Według zapowiedzi Aleksandra Rzepeckiego, w radzie powiatu może nadejść burzliwe lato. Zamierza zbudować nową większość w radzie. Nie obrażam się na Jacka Pająka, ale chcę go odsunąć od władzy. Trzeba zmienić większość – mówił.
Jego zdaniem w następnej kadencji powiatem będzie rządziła nowa ekipa. PO nie może sprawować władzy mając przeciwko sobie PiS, które odzyskuje podmiotowość, Komitet Samorządowo-Ludowy z Ludwikiem Węgrzynem na czele, Bochnię i Ziemię Bocheńską Razem z Jerzym Lysym, Aleksandra Rzepeckiego z Naszą Wspólną Sprawą, następnie mając około sześciu wójtów, którzy co najmniej zachowują dystans do obecnej władzy. To jest arytmetyka i moja intuicja, choć oczywiście wszystko może się wydarzyć – mówił Rzepecki.
Jako ilustrację tego, że w polityce lokalnej wszystko jest możliwe, Aleksander Rzepecki przywołał sytuację z 1999 r., gdy wybory do rady powiatu wygrał AWS. Taką miał przewagę, że wydawało się, że mają starostę, wicestarostę i prawie czwartą ważną osobę. Okazało się, że większość osiągnęła druga strona.

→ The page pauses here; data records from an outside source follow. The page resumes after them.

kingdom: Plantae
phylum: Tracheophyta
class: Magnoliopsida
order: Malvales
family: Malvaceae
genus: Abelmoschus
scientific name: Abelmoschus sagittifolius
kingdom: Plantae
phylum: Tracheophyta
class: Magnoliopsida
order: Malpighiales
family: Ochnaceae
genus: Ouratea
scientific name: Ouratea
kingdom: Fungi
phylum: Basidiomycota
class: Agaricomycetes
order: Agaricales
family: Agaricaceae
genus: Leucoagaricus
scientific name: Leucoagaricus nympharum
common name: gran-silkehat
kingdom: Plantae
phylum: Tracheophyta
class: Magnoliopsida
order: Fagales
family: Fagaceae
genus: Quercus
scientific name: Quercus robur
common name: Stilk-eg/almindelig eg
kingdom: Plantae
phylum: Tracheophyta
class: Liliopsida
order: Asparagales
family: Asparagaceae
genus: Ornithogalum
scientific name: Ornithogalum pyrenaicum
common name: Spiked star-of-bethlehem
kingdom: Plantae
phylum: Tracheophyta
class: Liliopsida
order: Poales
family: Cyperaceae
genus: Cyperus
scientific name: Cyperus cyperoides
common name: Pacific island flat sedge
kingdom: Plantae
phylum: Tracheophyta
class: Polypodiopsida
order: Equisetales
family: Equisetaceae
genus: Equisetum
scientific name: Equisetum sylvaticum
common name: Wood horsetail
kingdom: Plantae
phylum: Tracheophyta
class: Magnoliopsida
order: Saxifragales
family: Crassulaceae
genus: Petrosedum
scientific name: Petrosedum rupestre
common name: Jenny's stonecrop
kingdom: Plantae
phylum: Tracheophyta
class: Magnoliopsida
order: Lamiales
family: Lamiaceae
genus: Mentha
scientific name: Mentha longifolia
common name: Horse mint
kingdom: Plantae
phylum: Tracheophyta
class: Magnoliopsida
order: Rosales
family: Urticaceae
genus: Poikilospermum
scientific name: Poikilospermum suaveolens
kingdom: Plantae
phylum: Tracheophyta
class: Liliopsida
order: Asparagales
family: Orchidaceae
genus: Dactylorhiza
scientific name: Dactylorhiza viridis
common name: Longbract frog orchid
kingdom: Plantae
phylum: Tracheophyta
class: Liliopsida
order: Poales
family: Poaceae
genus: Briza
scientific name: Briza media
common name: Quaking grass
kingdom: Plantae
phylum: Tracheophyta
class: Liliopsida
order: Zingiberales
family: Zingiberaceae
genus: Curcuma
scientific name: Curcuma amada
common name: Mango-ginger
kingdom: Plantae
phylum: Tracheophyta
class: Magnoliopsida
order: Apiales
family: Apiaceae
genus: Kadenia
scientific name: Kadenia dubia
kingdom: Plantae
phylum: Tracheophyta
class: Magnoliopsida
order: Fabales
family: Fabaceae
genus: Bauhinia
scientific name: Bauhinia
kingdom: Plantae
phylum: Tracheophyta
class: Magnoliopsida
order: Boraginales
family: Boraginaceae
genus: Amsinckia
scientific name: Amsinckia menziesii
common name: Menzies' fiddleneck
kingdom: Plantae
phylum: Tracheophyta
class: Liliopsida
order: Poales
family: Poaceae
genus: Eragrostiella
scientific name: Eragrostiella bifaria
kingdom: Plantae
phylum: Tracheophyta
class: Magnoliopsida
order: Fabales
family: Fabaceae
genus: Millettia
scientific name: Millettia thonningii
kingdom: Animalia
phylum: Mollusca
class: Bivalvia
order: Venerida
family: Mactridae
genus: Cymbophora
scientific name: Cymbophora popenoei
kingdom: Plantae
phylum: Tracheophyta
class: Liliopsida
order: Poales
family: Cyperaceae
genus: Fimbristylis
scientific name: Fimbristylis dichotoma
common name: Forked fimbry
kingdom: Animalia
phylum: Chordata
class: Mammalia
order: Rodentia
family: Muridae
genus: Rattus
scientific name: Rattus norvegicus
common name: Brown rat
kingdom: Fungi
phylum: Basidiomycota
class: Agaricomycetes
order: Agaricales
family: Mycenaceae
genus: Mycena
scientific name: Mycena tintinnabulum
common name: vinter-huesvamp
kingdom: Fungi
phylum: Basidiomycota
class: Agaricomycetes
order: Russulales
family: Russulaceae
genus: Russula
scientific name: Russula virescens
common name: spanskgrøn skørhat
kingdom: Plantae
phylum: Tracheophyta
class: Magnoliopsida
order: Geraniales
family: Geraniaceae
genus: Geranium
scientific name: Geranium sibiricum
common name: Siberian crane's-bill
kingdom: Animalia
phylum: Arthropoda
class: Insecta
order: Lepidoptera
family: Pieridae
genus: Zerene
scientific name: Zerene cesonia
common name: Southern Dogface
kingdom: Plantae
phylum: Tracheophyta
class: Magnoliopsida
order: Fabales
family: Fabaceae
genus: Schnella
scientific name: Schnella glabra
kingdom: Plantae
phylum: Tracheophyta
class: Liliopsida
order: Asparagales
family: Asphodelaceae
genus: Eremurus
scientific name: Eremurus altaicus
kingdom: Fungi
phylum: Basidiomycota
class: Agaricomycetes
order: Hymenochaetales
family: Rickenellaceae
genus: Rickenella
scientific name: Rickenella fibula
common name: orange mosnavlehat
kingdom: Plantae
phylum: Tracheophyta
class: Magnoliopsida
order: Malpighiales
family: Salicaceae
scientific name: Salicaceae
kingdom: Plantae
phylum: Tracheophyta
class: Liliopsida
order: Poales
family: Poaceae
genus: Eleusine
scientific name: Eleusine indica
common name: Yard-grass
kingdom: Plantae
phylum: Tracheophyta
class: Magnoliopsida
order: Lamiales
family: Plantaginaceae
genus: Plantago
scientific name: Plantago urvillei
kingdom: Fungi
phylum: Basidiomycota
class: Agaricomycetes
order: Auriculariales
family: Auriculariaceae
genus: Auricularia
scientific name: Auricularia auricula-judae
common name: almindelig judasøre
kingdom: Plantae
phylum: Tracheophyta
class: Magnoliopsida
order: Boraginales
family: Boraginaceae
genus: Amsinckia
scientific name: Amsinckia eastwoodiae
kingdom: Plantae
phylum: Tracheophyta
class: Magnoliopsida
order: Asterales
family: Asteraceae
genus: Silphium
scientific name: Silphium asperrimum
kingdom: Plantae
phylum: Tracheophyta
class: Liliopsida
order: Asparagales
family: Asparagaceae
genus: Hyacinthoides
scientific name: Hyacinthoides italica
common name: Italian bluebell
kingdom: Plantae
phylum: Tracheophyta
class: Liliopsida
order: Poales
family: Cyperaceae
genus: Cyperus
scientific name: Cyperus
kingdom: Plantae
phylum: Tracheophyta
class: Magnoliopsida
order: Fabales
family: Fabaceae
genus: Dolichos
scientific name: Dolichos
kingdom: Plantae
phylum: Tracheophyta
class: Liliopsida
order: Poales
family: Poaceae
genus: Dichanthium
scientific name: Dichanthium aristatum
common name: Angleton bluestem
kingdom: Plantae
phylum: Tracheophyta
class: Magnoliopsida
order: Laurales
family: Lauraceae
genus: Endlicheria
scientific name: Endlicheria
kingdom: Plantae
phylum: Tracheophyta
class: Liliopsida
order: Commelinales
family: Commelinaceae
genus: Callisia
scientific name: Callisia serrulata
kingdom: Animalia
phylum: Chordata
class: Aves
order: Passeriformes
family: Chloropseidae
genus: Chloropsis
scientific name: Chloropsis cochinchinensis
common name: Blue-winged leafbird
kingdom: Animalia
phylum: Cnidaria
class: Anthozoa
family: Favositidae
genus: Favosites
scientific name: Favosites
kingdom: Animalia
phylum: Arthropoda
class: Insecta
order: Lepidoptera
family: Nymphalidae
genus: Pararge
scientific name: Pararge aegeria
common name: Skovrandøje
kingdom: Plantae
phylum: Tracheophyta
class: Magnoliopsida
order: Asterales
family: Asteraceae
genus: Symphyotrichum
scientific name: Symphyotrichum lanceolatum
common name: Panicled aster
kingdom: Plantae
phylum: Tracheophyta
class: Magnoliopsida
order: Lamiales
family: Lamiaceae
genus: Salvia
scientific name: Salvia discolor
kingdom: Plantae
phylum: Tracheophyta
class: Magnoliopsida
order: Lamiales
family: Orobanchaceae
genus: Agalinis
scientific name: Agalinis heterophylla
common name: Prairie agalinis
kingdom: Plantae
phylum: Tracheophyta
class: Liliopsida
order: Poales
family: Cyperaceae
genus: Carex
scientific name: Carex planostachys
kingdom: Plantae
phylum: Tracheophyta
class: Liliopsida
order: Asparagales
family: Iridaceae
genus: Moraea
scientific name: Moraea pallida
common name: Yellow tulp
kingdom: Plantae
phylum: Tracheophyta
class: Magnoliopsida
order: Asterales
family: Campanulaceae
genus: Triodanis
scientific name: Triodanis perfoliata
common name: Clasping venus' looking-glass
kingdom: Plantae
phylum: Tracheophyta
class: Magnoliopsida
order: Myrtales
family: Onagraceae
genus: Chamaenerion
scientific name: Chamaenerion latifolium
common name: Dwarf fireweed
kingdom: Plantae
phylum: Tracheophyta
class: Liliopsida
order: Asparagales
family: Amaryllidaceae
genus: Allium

Tak jest w tej rzeczywistości.
Najbliższą sesję rady powiatu zwoła Barbara Gondek-Matusik, wiceprzewodniczącą rady (Rzepecki udzielił jej pisemnego upoważnienia zanim złożył rezygnację). Prawdopodobnie posiedzenie odbędzie się w piątek 28 czerwca i będzie połączone z debatą nad udzieleniem staroście absolutorium za wykonanie budżetu w 2012 roku. W programie obrad ma się znaleźć również przyjęcie rezygnacji z funkcji przewodniczącego Aleksandra Rzepeckiego i wiceprzewodniczącego Krzysztof Kołodziejczyka oraz wybór nowych osób w ich miejsce.